Linear Regression and Temperature#
In this notebook, we’ll look at using linear regression to study changes in temperature.
Setup#
import pandas as pd
import numpy as np
import matplotlib
import matplotlib.pyplot as plt
import warnings
warnings.simplefilter(action='ignore', category=FutureWarning)
%config InlineBackend.figure_format ='retina'
Getting our data#
We’ll be getting data from North America Land Data Assimilation System (NLDAS), which provides the daily average temperature from 1979-2011 for the United States.
For the next step, you will need to choose some settings in the data request form. These are:
GroupBy: Month Day, Year
Your State
Export Results (check box)
Show Zero Values (check box)
Download the data for your home state (or state of your choosing) and upload it to M2 in your work directory.
Loading our data#
df = pd.read_csv('North America Land Data Assimilation System (NLDAS) Daily Air Temperatures and Heat Index (1979-2011).txt',delimiter='\t',skipfooter=14,engine='python')
df
Clean the data#
Drop any rows that have the value “Total” in the Notes column, then drop the Notes column
Make a column called Date that is in the pandas datetime format
Make columns for ‘Year’, ‘Month’, and ‘Day’ by splitting the column ‘Month Day, Year’

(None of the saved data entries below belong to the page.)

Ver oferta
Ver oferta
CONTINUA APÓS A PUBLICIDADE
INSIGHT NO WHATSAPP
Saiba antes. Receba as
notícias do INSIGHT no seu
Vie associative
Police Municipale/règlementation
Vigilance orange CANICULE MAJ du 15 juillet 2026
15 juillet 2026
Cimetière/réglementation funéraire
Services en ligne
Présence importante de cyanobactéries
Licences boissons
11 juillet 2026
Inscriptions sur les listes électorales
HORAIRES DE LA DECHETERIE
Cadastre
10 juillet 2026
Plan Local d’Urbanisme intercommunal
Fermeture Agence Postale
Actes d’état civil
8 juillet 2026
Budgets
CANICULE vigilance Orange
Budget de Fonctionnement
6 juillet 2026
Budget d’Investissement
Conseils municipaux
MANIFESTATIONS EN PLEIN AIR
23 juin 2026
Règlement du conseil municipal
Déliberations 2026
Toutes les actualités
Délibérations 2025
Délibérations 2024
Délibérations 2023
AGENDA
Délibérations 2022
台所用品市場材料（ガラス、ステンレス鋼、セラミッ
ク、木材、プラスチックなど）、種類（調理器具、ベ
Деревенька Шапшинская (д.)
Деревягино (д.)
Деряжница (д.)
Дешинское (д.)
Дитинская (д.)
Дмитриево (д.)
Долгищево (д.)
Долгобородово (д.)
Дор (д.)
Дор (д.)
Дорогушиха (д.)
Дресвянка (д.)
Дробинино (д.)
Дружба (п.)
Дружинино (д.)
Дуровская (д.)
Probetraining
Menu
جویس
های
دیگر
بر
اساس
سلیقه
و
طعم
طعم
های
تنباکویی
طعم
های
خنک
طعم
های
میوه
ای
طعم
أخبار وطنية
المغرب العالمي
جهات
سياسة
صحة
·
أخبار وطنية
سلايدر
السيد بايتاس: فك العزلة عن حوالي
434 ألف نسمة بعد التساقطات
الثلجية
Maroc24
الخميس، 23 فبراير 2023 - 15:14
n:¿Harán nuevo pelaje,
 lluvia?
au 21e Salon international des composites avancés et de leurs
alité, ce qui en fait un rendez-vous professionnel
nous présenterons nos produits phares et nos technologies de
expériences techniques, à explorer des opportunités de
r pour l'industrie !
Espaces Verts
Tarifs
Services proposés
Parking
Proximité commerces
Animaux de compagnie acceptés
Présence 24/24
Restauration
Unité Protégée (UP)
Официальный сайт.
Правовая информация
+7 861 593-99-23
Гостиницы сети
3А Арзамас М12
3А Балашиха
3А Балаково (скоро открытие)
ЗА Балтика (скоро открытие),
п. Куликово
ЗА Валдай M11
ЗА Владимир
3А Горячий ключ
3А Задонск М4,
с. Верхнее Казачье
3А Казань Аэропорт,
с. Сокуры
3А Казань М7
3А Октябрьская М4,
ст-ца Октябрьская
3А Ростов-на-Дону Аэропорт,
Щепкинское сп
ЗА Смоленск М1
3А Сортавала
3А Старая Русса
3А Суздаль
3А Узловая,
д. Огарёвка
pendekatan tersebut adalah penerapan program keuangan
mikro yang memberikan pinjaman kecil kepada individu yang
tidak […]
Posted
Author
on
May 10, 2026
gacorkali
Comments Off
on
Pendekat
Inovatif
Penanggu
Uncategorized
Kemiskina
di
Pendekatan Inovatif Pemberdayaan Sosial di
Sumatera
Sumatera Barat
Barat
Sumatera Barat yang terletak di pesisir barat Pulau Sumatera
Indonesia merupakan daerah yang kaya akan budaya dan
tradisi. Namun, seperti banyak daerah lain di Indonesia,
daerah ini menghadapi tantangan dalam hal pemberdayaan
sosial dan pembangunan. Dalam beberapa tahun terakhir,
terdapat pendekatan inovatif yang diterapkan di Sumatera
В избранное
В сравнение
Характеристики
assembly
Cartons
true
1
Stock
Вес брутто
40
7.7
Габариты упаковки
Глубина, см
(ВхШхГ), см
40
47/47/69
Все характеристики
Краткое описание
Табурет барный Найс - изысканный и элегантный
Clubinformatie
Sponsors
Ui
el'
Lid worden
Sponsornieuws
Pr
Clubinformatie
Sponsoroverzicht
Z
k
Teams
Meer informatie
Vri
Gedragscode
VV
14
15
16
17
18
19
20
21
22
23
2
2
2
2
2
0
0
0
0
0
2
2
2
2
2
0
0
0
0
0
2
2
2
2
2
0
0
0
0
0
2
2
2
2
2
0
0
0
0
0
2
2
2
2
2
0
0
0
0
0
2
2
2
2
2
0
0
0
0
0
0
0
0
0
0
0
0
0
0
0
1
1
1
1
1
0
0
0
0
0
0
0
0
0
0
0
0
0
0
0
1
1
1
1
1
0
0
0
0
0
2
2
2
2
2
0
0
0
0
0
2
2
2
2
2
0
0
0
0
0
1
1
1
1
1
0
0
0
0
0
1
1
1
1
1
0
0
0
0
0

df['DateInt'] = df['Date'].astype(int)/10e10 # This will be used later
Generating a scatter plot#
Use df.plot.scatter to plot ‘Date’ vs ‘Avg Daily Max Air Temperature (F)’. You might want to add figsize=(50,5) as an argument to make it more clear what is happening.
Describe your plot.
Adding colors for our graph#
# No need to edit this unless you want to try different colors or a pattern other than colors by month
cmap = matplotlib.cm.get_cmap("nipy_spectral", len(df['Month'].unique())) # Builds a discrete color mapping using a built in matplotlib color map
c = []
for i in range(cmap.N): # Converts our discrete map into Hex Values
rgba = cmap(i)
c.append(matplotlib.colors.rgb2hex(rgba))
df['color']=[c[int(i-1)] for i in df['Month'].astype(int)] # Adds a column to our dataframe with the color we want for each row
Make the same plot as 4) but add color by adding the argument c=df[‘color’] to our plotting command.
Pick a subset of the data#
Select a 6 month period from the data. # Hint use logic and pd.datetime(YYYY, MM, DD)
Plot the subset using the the same code you used in 6). You can change the figsize if needed.
Linear Regression#
We are going to use a very simple linear regression model. You may implement a more complex model if you wish.
The method described here is called the least squares method and is defined as:
\(m = \frac{\sum_{i=1}^{n}(x_i-\bar{x})(y_i-\bar{y}))}{\sum_{i=1}^{n}(x_i-\bar{x})^2}\)
\(b = \bar{y} - m\bar{x}\)
Where \(\bar{x}\) and \(\bar{y}\) are the average value of \(x\) and \(y\) respectively.
First we need to define our X and Y values.
X=subset['DateInt'].values
Y=subset['Avg Daily Max Air Temperature (F)'].values
def lin_reg(x,y):
# Calculate the average x and y
x_avg = np.mean(x)
y_avg = np.mean(y)
num = 0
den = 0
for i in range(len(x)): # This represents our sums
num = num + (x[i] - x_avg)*(y[i] - y_avg) # Our numerator
den = den + (x[i] - x_avg)**2 # Our denominator
# Calculate slope
m = num / den
# Calculate intercept
b = y_avg - m*x_avg
print (m, b)
# Calculate our predicted y values
y_pred = m*x + b
return y_pred
Y_pred = lin_reg(X,Y)
subset.plot.scatter(x='Date', y='Avg Daily Max Air Temperature (F)',c=subset['color'])
plt.plot([min(subset['Date'].values), max(subset['Date'].values)], [min(Y_pred), max(Y_pred)], color='red') # best fit line
plt.show()
What are the slope and intercept of your best fit line?
What are the minimum and maximum Y values of your best fit line? Is your slope positive or negative?
Putting it all together#
Generate a best fit line for the full data set and plot the line over top of the data.
Is the slope positive or negative? What do you think that means?